### Work required
Each line of the records containing "users" is to be copied out and returned.

### Stored records
Segment Open

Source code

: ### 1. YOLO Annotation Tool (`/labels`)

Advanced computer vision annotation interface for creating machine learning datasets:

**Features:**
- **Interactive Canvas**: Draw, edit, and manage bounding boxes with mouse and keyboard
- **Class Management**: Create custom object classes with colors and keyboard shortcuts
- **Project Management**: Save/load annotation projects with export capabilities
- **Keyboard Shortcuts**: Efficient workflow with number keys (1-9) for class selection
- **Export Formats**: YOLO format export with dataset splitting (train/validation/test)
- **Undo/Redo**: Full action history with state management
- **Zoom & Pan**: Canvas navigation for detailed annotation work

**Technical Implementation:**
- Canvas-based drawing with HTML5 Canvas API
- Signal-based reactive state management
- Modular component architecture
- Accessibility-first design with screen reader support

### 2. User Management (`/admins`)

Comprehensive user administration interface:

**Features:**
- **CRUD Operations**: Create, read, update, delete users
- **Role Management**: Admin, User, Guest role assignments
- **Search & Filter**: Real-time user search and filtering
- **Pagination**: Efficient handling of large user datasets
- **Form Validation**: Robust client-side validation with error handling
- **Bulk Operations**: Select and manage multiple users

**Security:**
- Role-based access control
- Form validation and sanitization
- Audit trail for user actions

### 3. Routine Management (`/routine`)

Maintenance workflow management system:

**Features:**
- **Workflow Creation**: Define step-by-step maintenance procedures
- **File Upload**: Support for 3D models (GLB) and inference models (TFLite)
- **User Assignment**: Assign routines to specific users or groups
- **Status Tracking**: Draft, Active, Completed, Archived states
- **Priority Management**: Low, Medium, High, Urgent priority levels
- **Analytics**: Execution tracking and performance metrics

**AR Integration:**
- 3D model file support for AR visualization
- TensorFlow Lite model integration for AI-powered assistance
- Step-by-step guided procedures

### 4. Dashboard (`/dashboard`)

Segment Closed

### Answer box
- **CRUD Operations**: Create, read, update, delete users
- **Bulk Operations**: Select and manage multiple users
- **User Assignment**: Assign routines to specific users or groups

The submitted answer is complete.